Какое туманное лето
В неласковой этой стране!
Я в теплое платье одета,
Но холодно, холодно мне!
<…>
Я встретила здесь крокодила.
Он мне улыбнулся, как друг.
«Ты хочешь, – его я спросила, –
К бананам и пальмам на юг?»
«Дитя, – отвечал он уныло, –
Не видеть родной мне земли!»
И слезы из глаз крокодила
По черным щекам потекли.
«Дорогой Максим Горький. Я очень люблю смешные книжки. Мне восемь лет. Лиза Черкизова». Алексей Максимович весело тряхнул головой и сказал: – Аргумент убедительный. Человеку восемь лет. Надо дать ему смешные книжки.
Ровесники-ровесницы, девчонки и мальчишки,
Одни поем мы песенки, одни читаем книжки…,
В 1980 году, на излете застоя, московский «Политиздат» начал выпуск «художественно-публицистических и научно-популярных изданий» в серии «Личность. Мораль. Воспитание». Несмотря на свое официозное название, эта серия книжек карманного формата стояла особняком в общем потоке пропагандистской продукции издательства: серию составили работы наиболее интересных публицистов и обществоведов позднесоветского периода – Евгения Богата, Игоря Кона, Инны Руденко, Валентина Толстых и др. Судя по содержанию, «Личность. Мораль. Воспитание» была рассчитана прежде всего на подростков, студентов и учителей, а ее основную задачу авторы и редакция видели в развитии определенной формы рефлексии, определенного языка, способного передать сложности процесса индивидуального взросления. Большинство материалов серии были написаны либо в ответ на письма читателей, либо по итогам журналистских командировок.
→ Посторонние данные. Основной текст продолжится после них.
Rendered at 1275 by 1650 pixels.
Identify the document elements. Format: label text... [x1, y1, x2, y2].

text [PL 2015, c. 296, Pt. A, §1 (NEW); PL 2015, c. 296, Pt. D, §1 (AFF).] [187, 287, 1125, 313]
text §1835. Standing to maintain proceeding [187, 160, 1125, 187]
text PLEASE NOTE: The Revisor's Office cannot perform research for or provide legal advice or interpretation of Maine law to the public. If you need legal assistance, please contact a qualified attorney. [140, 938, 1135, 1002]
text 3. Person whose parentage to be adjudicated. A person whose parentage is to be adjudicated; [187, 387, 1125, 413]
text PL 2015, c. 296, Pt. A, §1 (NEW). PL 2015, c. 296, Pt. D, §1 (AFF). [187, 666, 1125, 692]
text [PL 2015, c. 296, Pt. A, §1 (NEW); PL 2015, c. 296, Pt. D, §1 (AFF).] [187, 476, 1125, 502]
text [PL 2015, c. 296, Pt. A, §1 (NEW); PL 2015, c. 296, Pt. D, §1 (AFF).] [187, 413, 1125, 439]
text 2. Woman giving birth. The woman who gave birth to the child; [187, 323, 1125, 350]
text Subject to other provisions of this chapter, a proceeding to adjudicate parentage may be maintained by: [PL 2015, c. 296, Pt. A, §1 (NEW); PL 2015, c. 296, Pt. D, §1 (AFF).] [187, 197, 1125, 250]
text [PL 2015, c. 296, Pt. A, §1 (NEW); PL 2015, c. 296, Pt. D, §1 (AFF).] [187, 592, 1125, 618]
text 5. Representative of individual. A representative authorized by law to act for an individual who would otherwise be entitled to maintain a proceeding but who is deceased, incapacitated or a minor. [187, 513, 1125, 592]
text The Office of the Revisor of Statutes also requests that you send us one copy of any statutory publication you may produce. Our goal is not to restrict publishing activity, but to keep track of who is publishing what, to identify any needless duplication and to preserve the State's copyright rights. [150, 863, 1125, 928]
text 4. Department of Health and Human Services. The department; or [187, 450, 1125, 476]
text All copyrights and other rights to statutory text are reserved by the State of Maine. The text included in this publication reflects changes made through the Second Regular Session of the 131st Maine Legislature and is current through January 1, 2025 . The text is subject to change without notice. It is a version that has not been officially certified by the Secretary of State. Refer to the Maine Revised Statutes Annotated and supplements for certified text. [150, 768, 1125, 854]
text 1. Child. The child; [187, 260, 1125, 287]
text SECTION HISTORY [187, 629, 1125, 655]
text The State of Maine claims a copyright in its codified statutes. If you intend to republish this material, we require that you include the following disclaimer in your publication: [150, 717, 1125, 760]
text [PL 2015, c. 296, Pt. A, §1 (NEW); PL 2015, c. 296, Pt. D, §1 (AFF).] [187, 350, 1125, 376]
Темы (неудачной) любви и (несостоявшегося) счастья, (не)понимания и непохожести, одиночества и справедливости были основными.
Несмотря на все разнообразие житейских ситуаций, финальная «мораль воспитания», как правило, сводилась к одному и тому же принципу, четко сформулированному драматургом Леонидом Жуховицким, постоянным автором серии: «Счастье всегда строят по индивидуальному проекту. <…> Счастливыми не рождаются – счастливыми становятся» {1}
.Любопытно, что в этом деле строительства счастья по «индивидуальным проектам» детству отводилась принципиальная роль социокультурного фундамента {2}
. Из очерка в очерк авторы серии доказывали, что деформации и коррозии, которым этот «базовый элемент» подвергается в последующей жизни, не столько меняют исходную чистоту самого «элемента», сколько делают ее менее очевидной. Отсюда – разнообразные формулы типа «трудных детей нет, есть труднодоступные» {3}. Отсюда – призыв того же Жуховицкого: «Помоги своей судьбе» {4}. Детство виделось своеобразным экзистенциальным заповедником, закрытым для вмешательства посторонних, своего рода неприкосновенным эмоциональным запасом, неким мерилом последующей – уже недетской – жизни. Соответственно и главный вопрос состоял в том, как «уберечь, сохранить детство» – прежде всего, в себе самом? {5} Словно выворачивая наизнанку доктрину официального социального конструктивизма, зафиксированную в концепции «формирования личности», Инна Руденко, например, писала:Детство с двумя-тремя годами юности Герцен назвал «самой нашей частью жизни». <…> «Самая наша» – значит, что, не умудренные еще невзгодами, не отягощенные благополучием, мы в это время ближе всего сами к себе, к своей сути, к сердцевине человеческого «я» <…> Ребенок – это, можно сказать, идеальный взрослый, точнее, взрослый в идеале. Или каким он станет в самом деле, или каким он мог бы быть, если бы не… За этим «не» может следовать разное {6}
.Идея заповедности детства, с ее стремлением локализовать во времени стадию, на которой «сердцевина человеческого “я”» еще не подверглась негативным модификациям, скорее всего, являлась для Руденко и ее коллег способом имплицитной критики «взрослого» состояния в условиях позднего социализма.